[Transcribed page text]
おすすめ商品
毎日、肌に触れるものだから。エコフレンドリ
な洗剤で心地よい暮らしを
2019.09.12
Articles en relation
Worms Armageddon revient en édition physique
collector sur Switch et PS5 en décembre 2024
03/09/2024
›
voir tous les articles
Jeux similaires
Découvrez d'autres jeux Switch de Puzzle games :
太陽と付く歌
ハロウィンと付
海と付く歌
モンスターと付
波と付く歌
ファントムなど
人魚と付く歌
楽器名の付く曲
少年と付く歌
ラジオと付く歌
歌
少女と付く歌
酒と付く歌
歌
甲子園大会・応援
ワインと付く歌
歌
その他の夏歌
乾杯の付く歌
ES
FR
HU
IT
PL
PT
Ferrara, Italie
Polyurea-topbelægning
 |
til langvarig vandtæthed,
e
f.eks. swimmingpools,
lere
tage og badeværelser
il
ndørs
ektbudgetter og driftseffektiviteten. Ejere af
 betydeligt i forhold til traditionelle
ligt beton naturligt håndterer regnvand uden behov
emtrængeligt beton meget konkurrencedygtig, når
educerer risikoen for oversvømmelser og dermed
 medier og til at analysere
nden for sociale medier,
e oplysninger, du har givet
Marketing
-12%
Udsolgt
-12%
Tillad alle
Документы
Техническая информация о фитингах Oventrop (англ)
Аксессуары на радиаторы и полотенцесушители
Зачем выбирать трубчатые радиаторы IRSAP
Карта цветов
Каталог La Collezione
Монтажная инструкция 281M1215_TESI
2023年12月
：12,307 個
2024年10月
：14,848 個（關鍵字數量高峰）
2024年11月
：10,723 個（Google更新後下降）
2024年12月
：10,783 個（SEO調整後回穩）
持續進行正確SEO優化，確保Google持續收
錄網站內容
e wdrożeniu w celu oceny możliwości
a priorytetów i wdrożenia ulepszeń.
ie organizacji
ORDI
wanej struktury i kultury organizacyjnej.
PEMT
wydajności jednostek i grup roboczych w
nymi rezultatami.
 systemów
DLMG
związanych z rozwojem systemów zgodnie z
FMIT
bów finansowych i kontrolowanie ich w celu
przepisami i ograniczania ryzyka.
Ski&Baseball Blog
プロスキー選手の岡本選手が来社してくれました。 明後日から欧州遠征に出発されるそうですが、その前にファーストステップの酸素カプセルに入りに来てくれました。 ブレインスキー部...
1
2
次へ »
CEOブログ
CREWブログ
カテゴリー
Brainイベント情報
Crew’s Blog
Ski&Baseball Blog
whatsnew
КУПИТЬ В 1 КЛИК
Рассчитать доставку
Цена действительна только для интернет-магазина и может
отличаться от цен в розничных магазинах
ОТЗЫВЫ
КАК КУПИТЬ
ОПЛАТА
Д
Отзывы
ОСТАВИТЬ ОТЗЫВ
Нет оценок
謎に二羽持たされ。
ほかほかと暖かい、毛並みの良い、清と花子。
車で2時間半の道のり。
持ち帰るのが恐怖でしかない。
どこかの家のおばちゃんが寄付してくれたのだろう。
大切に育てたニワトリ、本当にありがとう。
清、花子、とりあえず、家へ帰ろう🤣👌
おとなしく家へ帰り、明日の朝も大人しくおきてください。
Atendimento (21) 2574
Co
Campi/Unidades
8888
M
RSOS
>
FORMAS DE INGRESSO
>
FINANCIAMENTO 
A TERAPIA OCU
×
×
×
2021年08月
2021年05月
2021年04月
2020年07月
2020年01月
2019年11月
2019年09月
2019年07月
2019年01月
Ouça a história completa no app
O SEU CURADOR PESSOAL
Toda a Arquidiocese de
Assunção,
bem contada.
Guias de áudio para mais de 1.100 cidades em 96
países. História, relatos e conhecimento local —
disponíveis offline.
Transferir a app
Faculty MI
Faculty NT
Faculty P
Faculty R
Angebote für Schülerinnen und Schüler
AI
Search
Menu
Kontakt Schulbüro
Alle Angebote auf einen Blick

● EXERCISE: Change every "Faculty" in the lines above to "Department" and reproduce all of the lines, leaving everything else as it stands.

● SOLUTION TO THIS TASK:
おすすめ商品
毎日、肌に触れるものだから。エコフレンドリ
な洗剤で心地よい暮らしを
2019.09.12
Articles en relation
Worms Armageddon revient en édition physique
collector sur Switch et PS5 en décembre 2024
03/09/2024
›
voir tous les articles
Jeux similaires
Découvrez d'autres jeux Switch de Puzzle games :
太陽と付く歌
ハロウィンと付
海と付く歌
モンスターと付
波と付く歌
ファントムなど
人魚と付く歌
楽器名の付く曲
少年と付く歌
ラジオと付く歌
歌
少女と付く歌
酒と付く歌
歌
甲子園大会・応援
ワインと付く歌
歌
その他の夏歌
乾杯の付く歌
ES
FR
HU
IT
PL
PT
Ferrara, Italie
Polyurea-topbelægning
 |
til langvarig vandtæthed,
e
f.eks. swimmingpools,
lere
tage og badeværelser
il
ndørs
ektbudgetter og driftseffektiviteten. Ejere af
 betydeligt i forhold til traditionelle
ligt beton naturligt håndterer regnvand uden behov
emtrængeligt beton meget konkurrencedygtig, når
educerer risikoen for oversvømmelser og dermed
 medier og til at analysere
nden for sociale medier,
e oplysninger, du har givet
Marketing
-12%
Udsolgt
-12%
Tillad alle
Документы
Техническая информация о фитингах Oventrop (англ)
Аксессуары на радиаторы и полотенцесушители
Зачем выбирать трубчатые радиаторы IRSAP
Карта цветов
Каталог La Collezione
Монтажная инструкция 281M1215_TESI
2023年12月
：12,307 個
2024年10月
：14,848 個（關鍵字數量高峰）
2024年11月
：10,723 個（Google更新後下降）
2024年12月
：10,783 個（SEO調整後回穩）
持續進行正確SEO優化，確保Google持續收
錄網站內容
e wdrożeniu w celu oceny możliwości
a priorytetów i wdrożenia ulepszeń.
ie organizacji
ORDI
wanej struktury i kultury organizacyjnej.
PEMT
wydajności jednostek i grup roboczych w
nymi rezultatami.
 systemów
DLMG
związanych z rozwojem systemów zgodnie z
FMIT
bów finansowych i kontrolowanie ich w celu
przepisami i ograniczania ryzyka.
Ski&Baseball Blog
プロスキー選手の岡本選手が来社してくれました。 明後日から欧州遠征に出発されるそうですが、その前にファーストステップの酸素カプセルに入りに来てくれました。 ブレインスキー部...
1
2
次へ »
CEOブログ
CREWブログ
カテゴリー
Brainイベント情報
Crew’s Blog
Ski&Baseball Blog
whatsnew
КУПИТЬ В 1 КЛИК
Рассчитать доставку
Цена действительна только для интернет-магазина и может
отличаться от цен в розничных магазинах
ОТЗЫВЫ
КАК КУПИТЬ
ОПЛАТА
Д
Отзывы
ОСТАВИТЬ ОТЗЫВ
Нет оценок
謎に二羽持たされ。
ほかほかと暖かい、毛並みの良い、清と花子。
車で2時間半の道のり。
持ち帰るのが恐怖でしかない。
どこかの家のおばちゃんが寄付してくれたのだろう。
大切に育てたニワトリ、本当にありがとう。
清、花子、とりあえず、家へ帰ろう🤣👌
おとなしく家へ帰り、明日の朝も大人しくおきてください。
Atendimento (21) 2574
Co
Campi/Unidades
8888
M
RSOS
>
FORMAS DE INGRESSO
>
FINANCIAMENTO 
A TERAPIA OCU
×
×
×
2021年08月
2021年05月
2021年04月
2020年07月
2020年01月
2019年11月
2019年09月
2019年07月
2019年01月
Ouça a história completa no app
O SEU CURADOR PESSOAL
Toda a Arquidiocese de
Assunção,
bem contada.
Guias de áudio para mais de 1.100 cidades em 96
países. História, relatos e conhecimento local —
disponíveis offline.
Transferir a app
Department MI
Department NT
Department P
Department R
Angebote für Schülerinnen und Schüler
AI
Search
Menu
Kontakt Schulbüro
Alle Angebote auf einen Blick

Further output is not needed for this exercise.